PLoS ONE (Jan 2012)
Reaching the hard-to-reach: a probability sampling method for assessing prevalence of driving under the influence after drinking in alcohol outlets.
Abstract
Drinking alcoholic beverages in places such as bars and clubs may be associated with harmful consequences such as violence and impaired driving. However, methods for obtaining probabilistic samples of drivers who drink at these places remain a challenge--since there is no a priori information on this mobile population--and must be continually improved. This paper describes the procedures adopted in the selection of a population-based sample of drivers who drank at alcohol selling outlets in Porto Alegre, Brazil, which we used to estimate the prevalence of intention to drive under the influence of alcohol.
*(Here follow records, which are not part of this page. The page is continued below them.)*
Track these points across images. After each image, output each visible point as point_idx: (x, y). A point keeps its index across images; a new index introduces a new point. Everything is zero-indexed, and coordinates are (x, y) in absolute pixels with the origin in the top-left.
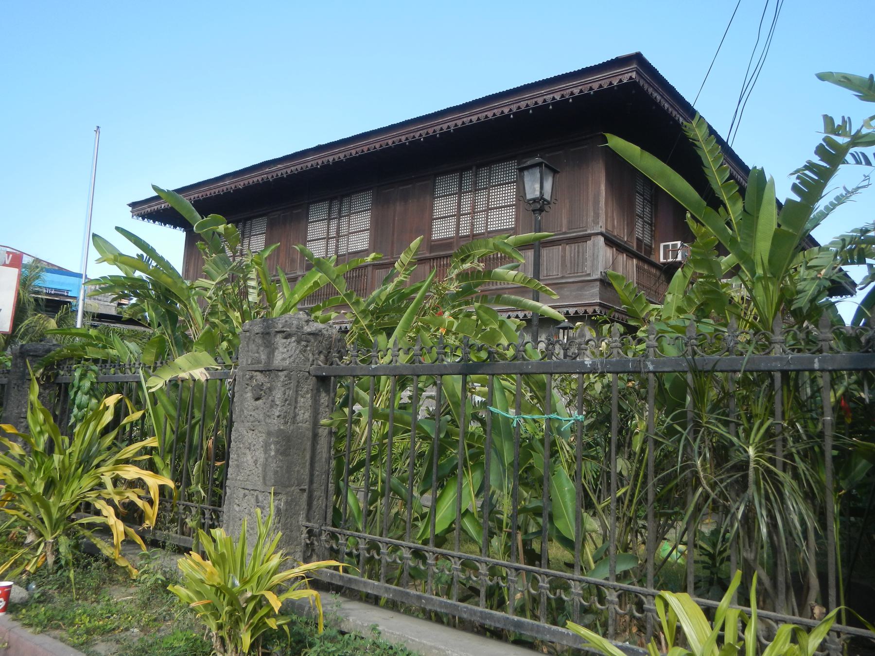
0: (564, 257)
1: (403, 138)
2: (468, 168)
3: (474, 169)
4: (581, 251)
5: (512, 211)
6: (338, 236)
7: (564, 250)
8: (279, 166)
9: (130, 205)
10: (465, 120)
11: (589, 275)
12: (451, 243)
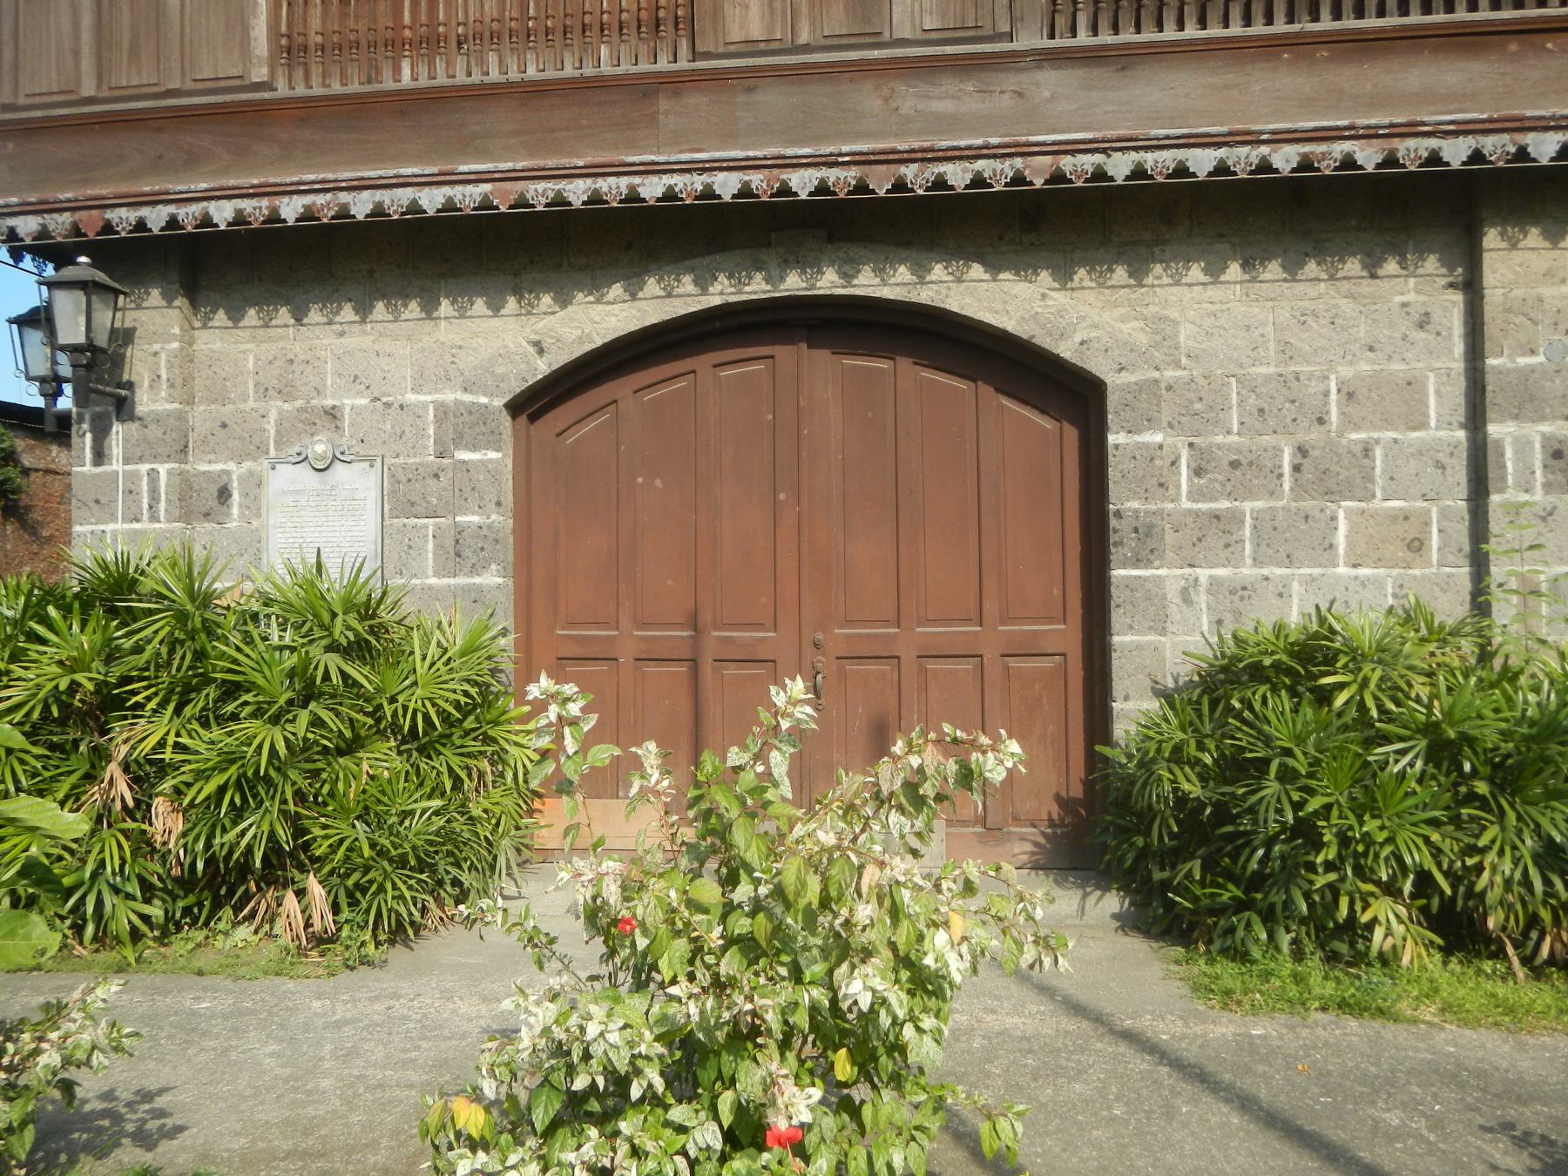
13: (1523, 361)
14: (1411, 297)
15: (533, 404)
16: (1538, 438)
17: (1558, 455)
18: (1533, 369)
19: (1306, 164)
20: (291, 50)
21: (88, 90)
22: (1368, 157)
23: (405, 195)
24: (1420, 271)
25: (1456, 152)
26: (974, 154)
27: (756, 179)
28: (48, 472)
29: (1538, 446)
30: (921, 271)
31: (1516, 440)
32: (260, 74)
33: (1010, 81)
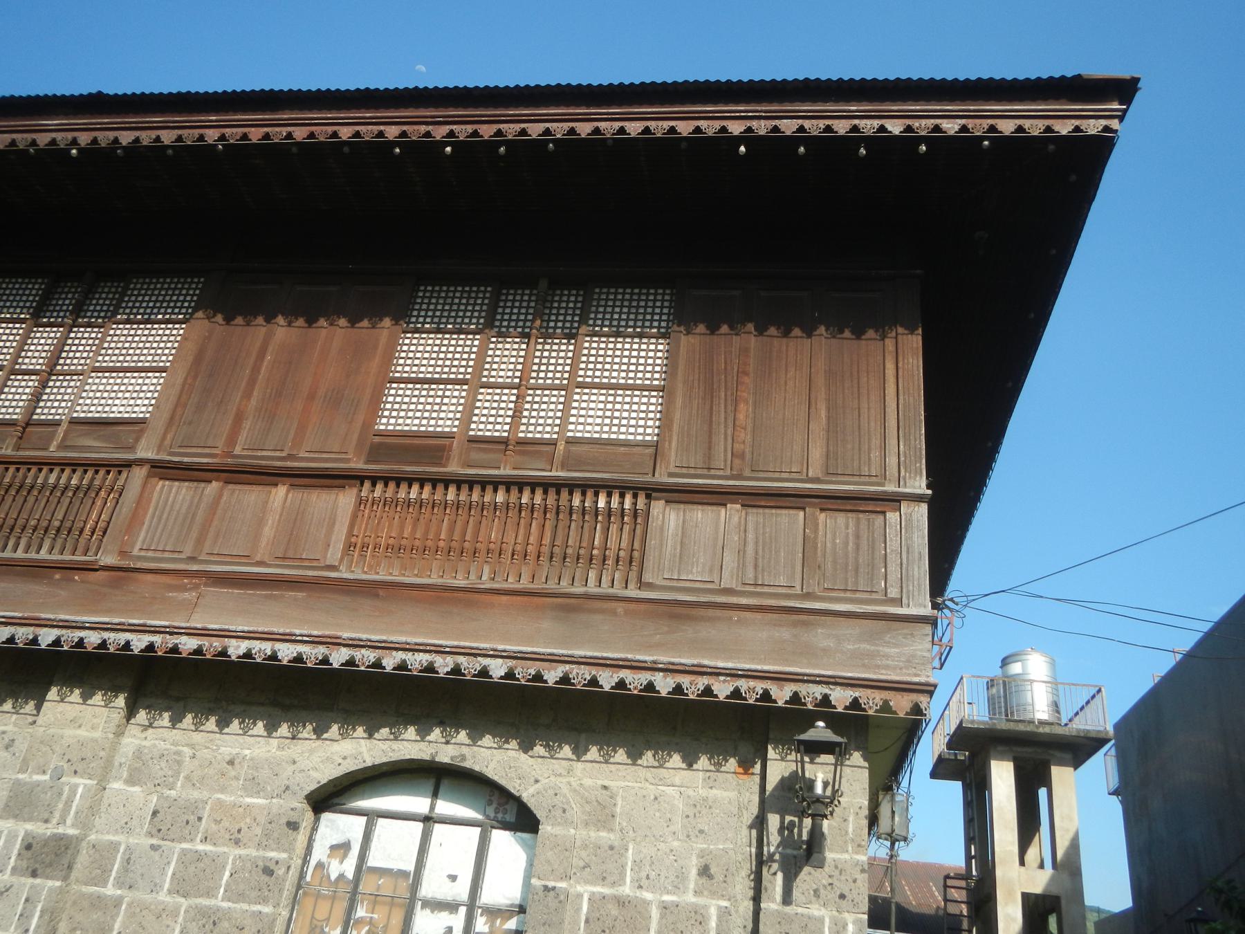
0: (808, 544)
2: (528, 282)
3: (543, 284)
4: (864, 534)
5: (654, 402)
6: (51, 371)
10: (602, 125)
11: (899, 602)
12: (442, 449)
13: (37, 777)
14: (9, 728)
16: (22, 834)
17: (28, 847)
18: (38, 784)
24: (22, 711)
29: (20, 839)
31: (9, 832)
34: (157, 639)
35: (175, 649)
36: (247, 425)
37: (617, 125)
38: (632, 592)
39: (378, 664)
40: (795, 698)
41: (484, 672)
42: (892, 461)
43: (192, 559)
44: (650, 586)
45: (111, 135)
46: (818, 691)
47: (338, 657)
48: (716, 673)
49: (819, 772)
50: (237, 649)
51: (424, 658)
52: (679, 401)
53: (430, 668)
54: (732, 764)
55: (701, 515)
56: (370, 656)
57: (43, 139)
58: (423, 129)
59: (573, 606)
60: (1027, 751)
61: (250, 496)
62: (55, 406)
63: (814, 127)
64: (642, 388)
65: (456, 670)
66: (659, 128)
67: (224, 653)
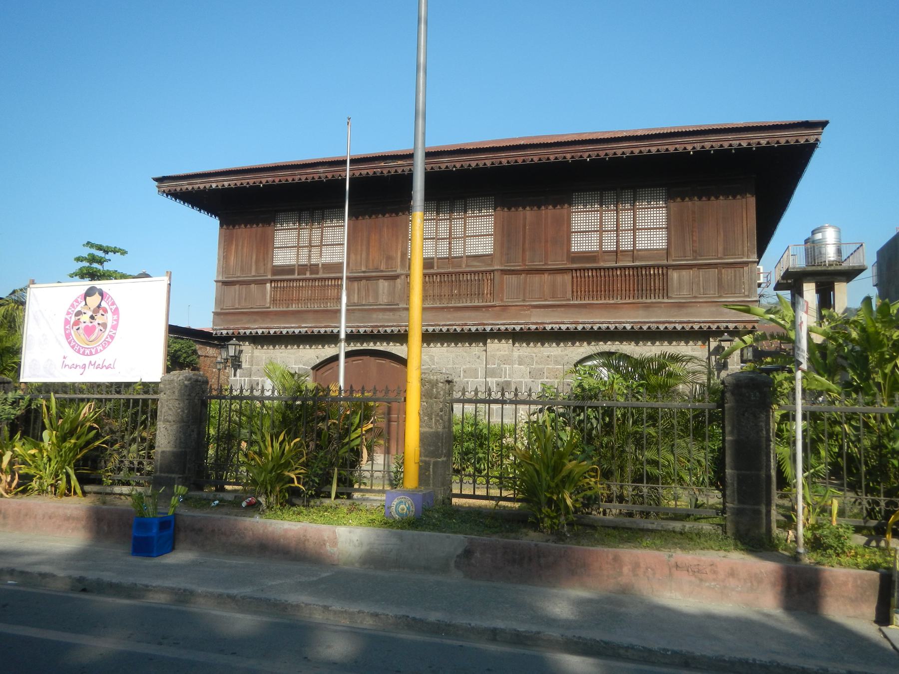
0: (720, 280)
1: (568, 156)
4: (738, 275)
5: (663, 234)
7: (720, 273)
8: (400, 162)
9: (156, 180)
11: (748, 296)
12: (595, 256)
15: (317, 368)
19: (448, 330)
20: (274, 301)
21: (237, 306)
22: (459, 329)
23: (292, 330)
25: (473, 329)
26: (392, 326)
27: (354, 329)
28: (206, 356)
30: (388, 344)
32: (268, 305)
33: (398, 313)
34: (523, 326)
35: (529, 329)
36: (527, 253)
37: (648, 149)
38: (666, 300)
39: (592, 328)
40: (718, 328)
41: (624, 328)
42: (746, 249)
43: (524, 300)
44: (671, 298)
45: (468, 163)
46: (725, 325)
47: (580, 327)
48: (694, 322)
49: (726, 345)
50: (548, 327)
51: (606, 325)
52: (673, 233)
53: (608, 328)
54: (700, 343)
55: (684, 273)
56: (590, 326)
57: (443, 166)
58: (579, 154)
59: (647, 306)
60: (823, 279)
61: (536, 278)
62: (458, 251)
63: (716, 145)
64: (660, 228)
65: (616, 328)
66: (663, 149)
67: (545, 328)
The sampling strategy comprises a stratified three-stage cluster sampling: 1) census enumeration areas (CEA) were stratified by alcohol outlets (AO) density and sampled with probability proportional to the number of AOs in each CEA; 2) combinations of outlets and shifts (COS) were stratified by prevalence of alcohol-related traffic crashes and sampled with probability proportional to their squared duration in hours; and, 3) drivers who drank at the selected COS were stratified by their intention to drive and sampled using inverse sampling. Sample weights were calibrated using a post-stratification estimator. 3,118 individuals were approached and 683 drivers interviewed, leading to an estimate that 56.3% (SE = 3,5%) of the drivers intended to drive after drinking in less than one hour after the interview. Prevalence was also estimated by sex and broad age groups. The combined use of stratification and inverse sampling enabled a good trade-off between resource and time allocation, while preserving the ability to generalize the findings. The current strategy can be viewed as a step forward in the efforts to improve surveys and estimation for hard-to-reach, mobile populations.